Java performance profiling for Kubernetes services. Find where a HotSpot JVM is spending CPU, allocating memory, waiting on locks, pausing for GC, or blocking on Java I/O, using real async-profiler/JFR-derived data and a service-focused UI.
Docs · 中文文档 · Quickstart · Analyze a service · Contributing
Most observability stacks tell you that a Java service is slow. java-profiler is for the next question: which Java stack is responsible?
- Kubernetes-native opt-in: enable profiling with annotations or labels. No application code changes.
- Real JVM profile data: CPU, Wall Clock, allocation, lock-delay, Java I/O wait, and GC evidence come from async-profiler/JFR-derived collection.
- Expert Java workbench: Top Table, Flame Graph, selected-frame details, native-frame filtering, target status, deadlocks, and ingestion health in one workflow.
- Ownable storage: profile data lands in ClickHouse with retention bounded to 7 days or less.
- Focused scope: no required Pyroscope, Parca, or Grafana backend.
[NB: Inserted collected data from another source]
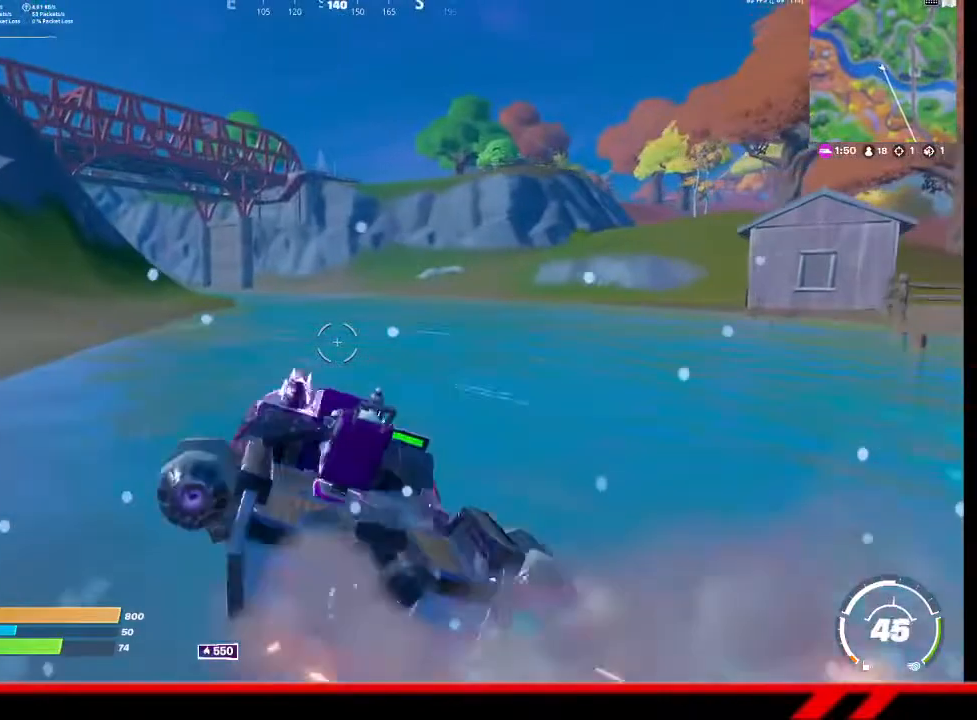
{"buttons": [], "left_stick": "up", "right_stick": "center", "events": []}
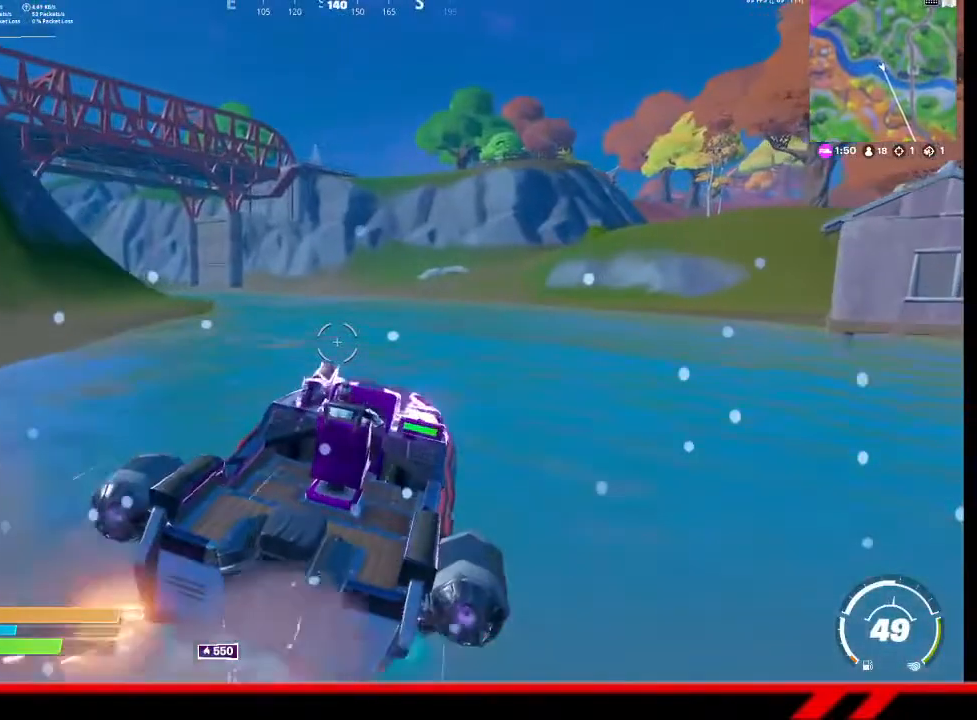
{"buttons": [], "left_stick": "up-right", "right_stick": "center", "events": [[33, "CIRCLE", "down"], [133, "CIRCLE", "up"], [367, "left_stick", "up-right"]]}
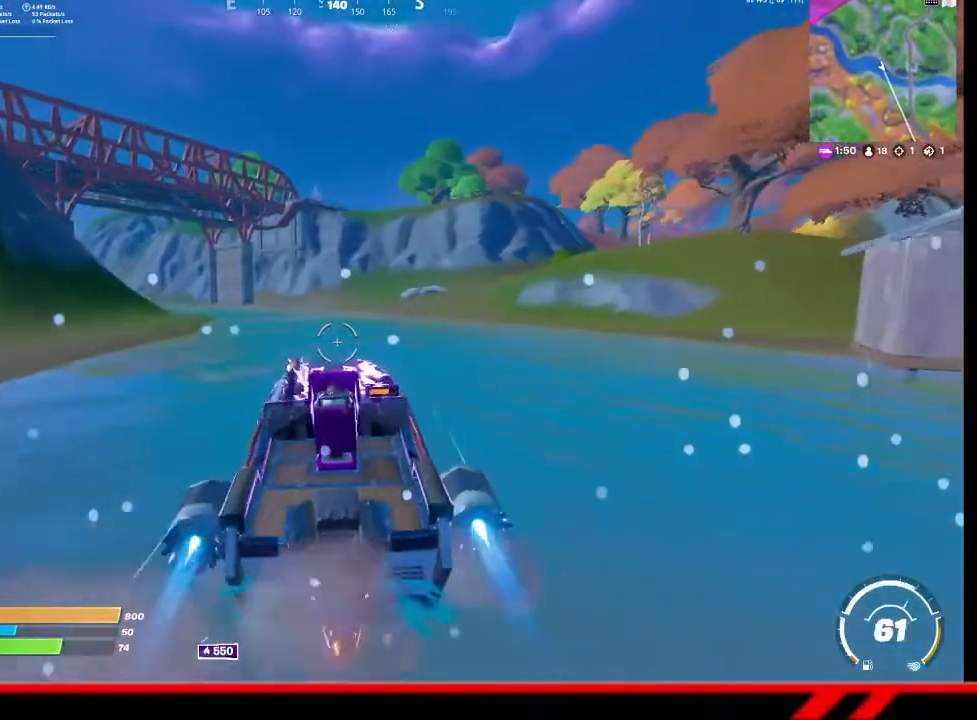
{"buttons": [], "left_stick": "center", "right_stick": "center", "events": [[333, "left_stick", "center"]]}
- Built for proof: real acceptance requires non-empty CPU, Wall Clock, Java I/O wait, GC, allocation, lock, ClickHouse, ingestion, and browser UI evidence.
Enable temporary profiling on a workload pod template:
metadata:
annotations:
java-profiler.io/profile-mode: temporary
java-profiler.io/profile-duration: 15mOpen the Web UI, select the namespace, service, and time range, then start with:
statusto confirm the JVM was accepted.cputo find expensive Java methods.wallwhen latency is not explained by CPU alone.ioto isolate Java-owned socket or file blocking paths.gcto correlate JVM pause evidence with allocation pressure.memoryto inspect allocation pressure.locksanddeadlocksto investigate contention.ingestionto confirm profile batches were accepted.
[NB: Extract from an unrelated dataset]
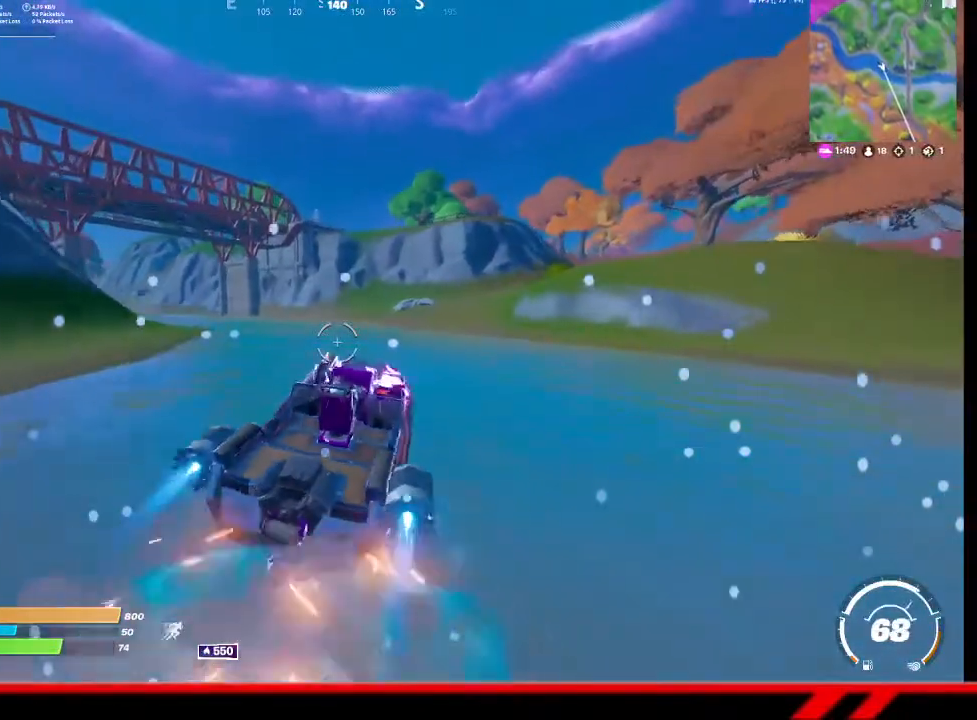
{"buttons": [], "left_stick": "center", "right_stick": "center", "events": []}
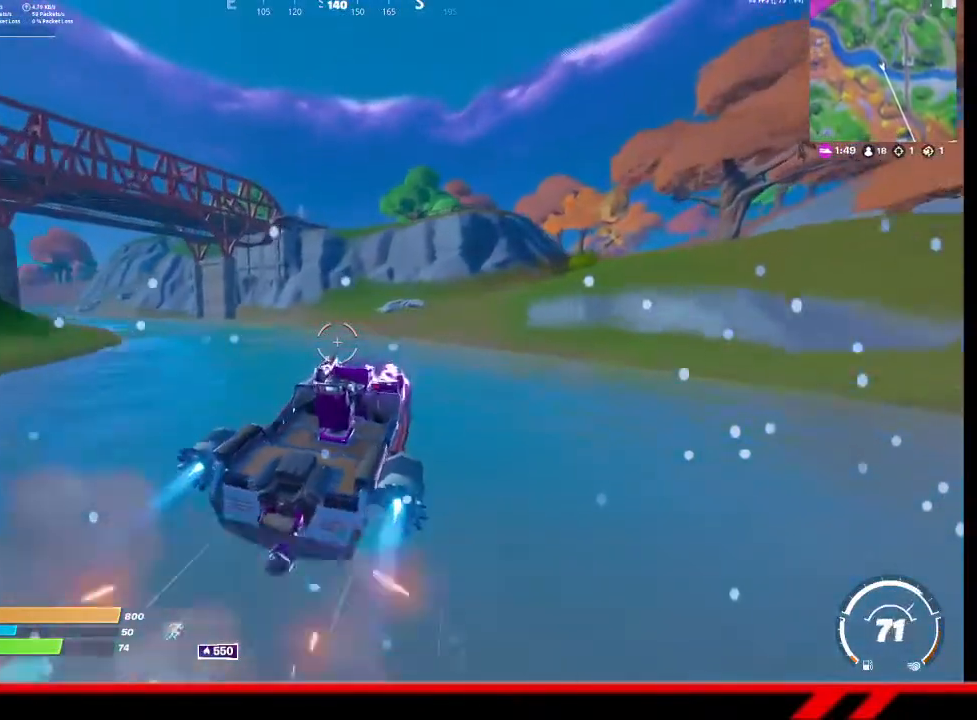
{"buttons": [], "left_stick": "center", "right_stick": "center", "events": [[333, "right_stick", "left"], [400, "right_stick", "center"]]}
See the Quickstart and Performance Analysis Manual.
- CPU hotspots: high-cost Java methods, self time, total time, and sampled stack context.
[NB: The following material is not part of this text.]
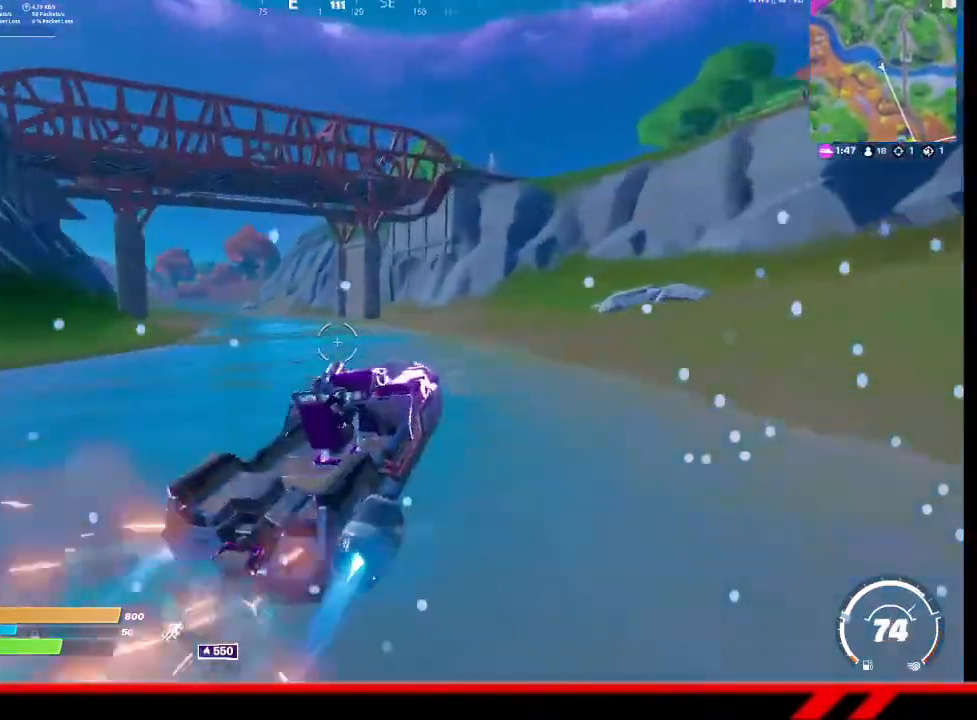
{"buttons": [], "left_stick": "center", "right_stick": "center", "events": []}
- Wall Clock latency: Java stack time spent runnable, blocked, waiting, sleeping, or doing I/O.
- Java I/O wait: socket or file blocking paths when JVM/JFR evidence preserves Java ownership.
- GC pauses: JVM GC event evidence correlated with allocation profiles and the incident window.
- Allocation hotspots: methods and call paths creating allocation pressure.
- Lock delay: synchronized or monitor paths that block under contention.
- Thread evidence: snapshots for CPU, lock, sleep, blocked, and waiting states.
- Deadlock evidence: deadlock cycles reported by the target JVM.
- Profiling health: accepted, disabled, unsupported, attach failure, profiler conflict, rejected upload, or dropped ingestion data.
Kubernetes metadata
|
v
Node-local collector DaemonSet
|
v
async-profiler/JFR + thread diagnostics
|
v
Backend API -> ClickHouse
|
v
Service diagnosis UI
The first version targets Java services running on Kubernetes, HotSpot-compatible JVMs first. Profiling is controlled through Kubernetes metadata, collected node-locally, stored in ClickHouse, and exposed through a compact UI for service owners and platform engineers.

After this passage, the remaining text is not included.